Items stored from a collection
__________

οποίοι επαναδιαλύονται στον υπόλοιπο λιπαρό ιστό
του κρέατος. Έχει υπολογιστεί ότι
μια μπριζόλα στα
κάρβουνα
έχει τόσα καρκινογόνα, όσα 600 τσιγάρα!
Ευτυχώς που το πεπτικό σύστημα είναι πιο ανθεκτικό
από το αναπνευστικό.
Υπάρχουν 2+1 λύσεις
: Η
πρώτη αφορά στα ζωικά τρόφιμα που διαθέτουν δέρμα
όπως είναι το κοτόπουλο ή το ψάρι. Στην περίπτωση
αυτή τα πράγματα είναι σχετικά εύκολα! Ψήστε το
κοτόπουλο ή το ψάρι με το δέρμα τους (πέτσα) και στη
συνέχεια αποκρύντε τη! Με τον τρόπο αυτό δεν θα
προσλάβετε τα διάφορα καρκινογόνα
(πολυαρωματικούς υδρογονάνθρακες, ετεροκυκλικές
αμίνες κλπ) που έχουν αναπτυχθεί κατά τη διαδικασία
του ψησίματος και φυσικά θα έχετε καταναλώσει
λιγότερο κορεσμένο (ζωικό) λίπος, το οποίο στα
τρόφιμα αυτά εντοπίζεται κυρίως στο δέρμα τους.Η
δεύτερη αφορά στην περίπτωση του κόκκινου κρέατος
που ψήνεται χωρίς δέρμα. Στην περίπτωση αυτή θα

__________

What you are asked to do: Rewrite the records with every "κοτόπουλο" changed to "κουνέλι", keeping everything else the same.

Answer below:
οποίοι επαναδιαλύονται στον υπόλοιπο λιπαρό ιστό
του κρέατος. Έχει υπολογιστεί ότι
μια μπριζόλα στα
κάρβουνα
έχει τόσα καρκινογόνα, όσα 600 τσιγάρα!
Ευτυχώς που το πεπτικό σύστημα είναι πιο ανθεκτικό
από το αναπνευστικό.
Υπάρχουν 2+1 λύσεις
: Η
πρώτη αφορά στα ζωικά τρόφιμα που διαθέτουν δέρμα
όπως είναι το κουνέλι ή το ψάρι. Στην περίπτωση
αυτή τα πράγματα είναι σχετικά εύκολα! Ψήστε το
κουνέλι ή το ψάρι με το δέρμα τους (πέτσα) και στη
συνέχεια αποκρύντε τη! Με τον τρόπο αυτό δεν θα
προσλάβετε τα διάφορα καρκινογόνα
(πολυαρωματικούς υδρογονάνθρακες, ετεροκυκλικές
αμίνες κλπ) που έχουν αναπτυχθεί κατά τη διαδικασία
του ψησίματος και φυσικά θα έχετε καταναλώσει
λιγότερο κορεσμένο (ζωικό) λίπος, το οποίο στα
τρόφιμα αυτά εντοπίζεται κυρίως στο δέρμα τους.Η
δεύτερη αφορά στην περίπτωση του κόκκινου κρέατος
που ψήνεται χωρίς δέρμα. Στην περίπτωση αυτή θα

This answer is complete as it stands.